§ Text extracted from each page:
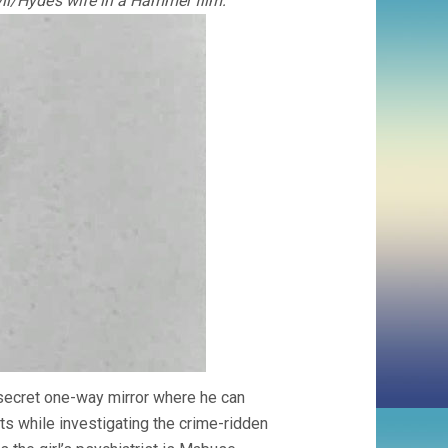
l/Hyde’s wife in a Hammer film:
 a secret one-way mirror where he can
ts while investigating the crime-ridden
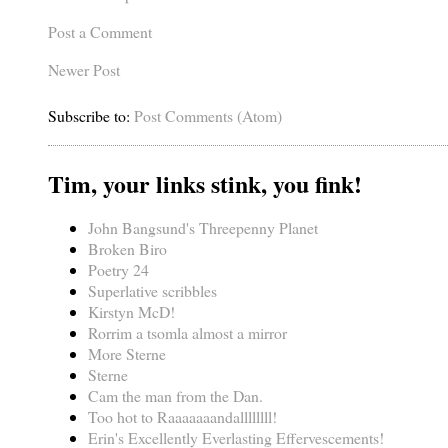
Post a Comment
Newer Post
Subscribe to:
Post Comments (Atom)
Tim, your links stink, you fink!
John Bangsund's Threepenny Planet
Broken Biro
Poetry 24
Superlative scribbles
Kirstyn McD!
Rorrim a tsomla almost a mirror
More Sterne
Sterne
Cam the man from the Dan.
Too hot to Raaaaaaandallllllll!
Erin's Excellently Everlasting Effervescements!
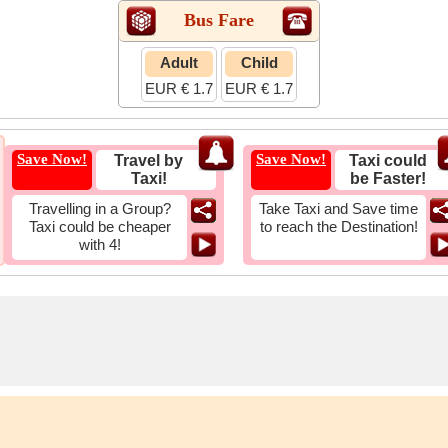
Bus Fare
Adult
Child
EUR € 1.7
EUR € 1.7
Save Now!
Save Now!
Travel by
Taxi could
Taxi!
be Faster!
Travelling in a Group?
Take Taxi and Save time
Taxi could be cheaper
to reach the Destination!
with 4!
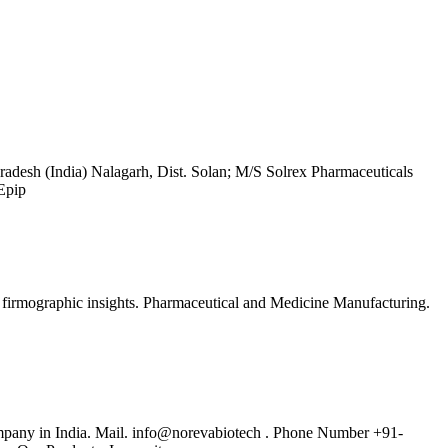
esh (India) Nalagarh, Dist. Solan; M/S Solrex Pharmaceuticals
Epip
d firmographic insights. Pharmaceutical and Medicine Manufacturing.
pany in India. Mail. info@norevabiotech . Phone Number +91-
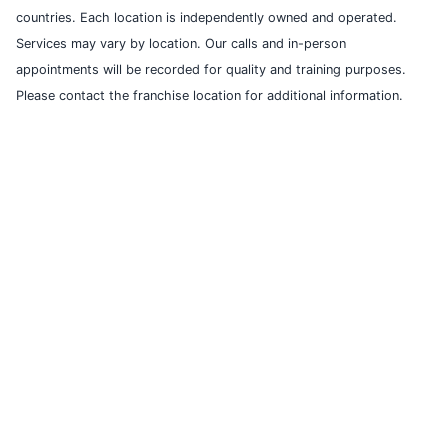
countries. Each location is independently owned and operated.
Services may vary by location. Our calls and in-person
appointments will be recorded for quality and training purposes.
Please contact the franchise location for additional information.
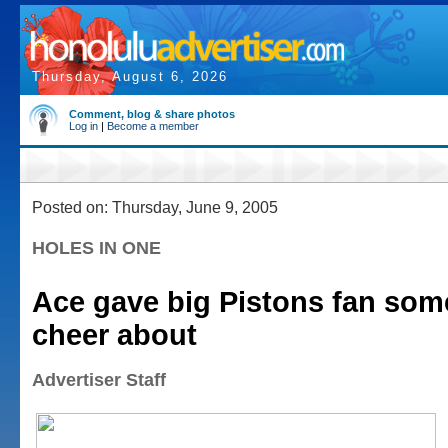
Thursday, August 6, 2026
Comment, blog & share photos
Log in
|
Become a member
Posted on: Thursday, June 9, 2005
HOLES IN ONE
Ace gave big Pistons fan som
cheer about
Advertiser Staff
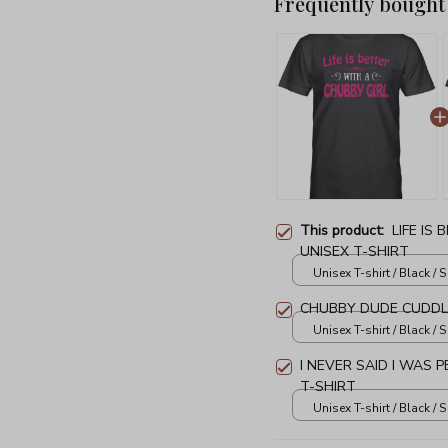
Frequently bought
This product:
LIFE IS
UNISEX T-SHIRT
Unisex T-shirt / Black / S
CHUBBY DUDE CUDDLE
Unisex T-shirt / Black / S
I NEVER SAID I WAS 
T-SHIRT
Unisex T-shirt / Black / S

§ About this exercise:
Convert everything from the first line down to the line containing "ts while investigating the crime-ridden" into a Markdown table with the columns Row and Line. Number each row, skip blank lines, and leave the pictures out.

§ Answer to this exercise:
| Row | Line |
|---|---|
| 1 | l/Hyde’s wife in a Hammer film: |
| 2 |  a secret one-way mirror where he can |
| 3 | ts while investigating the crime-ridden |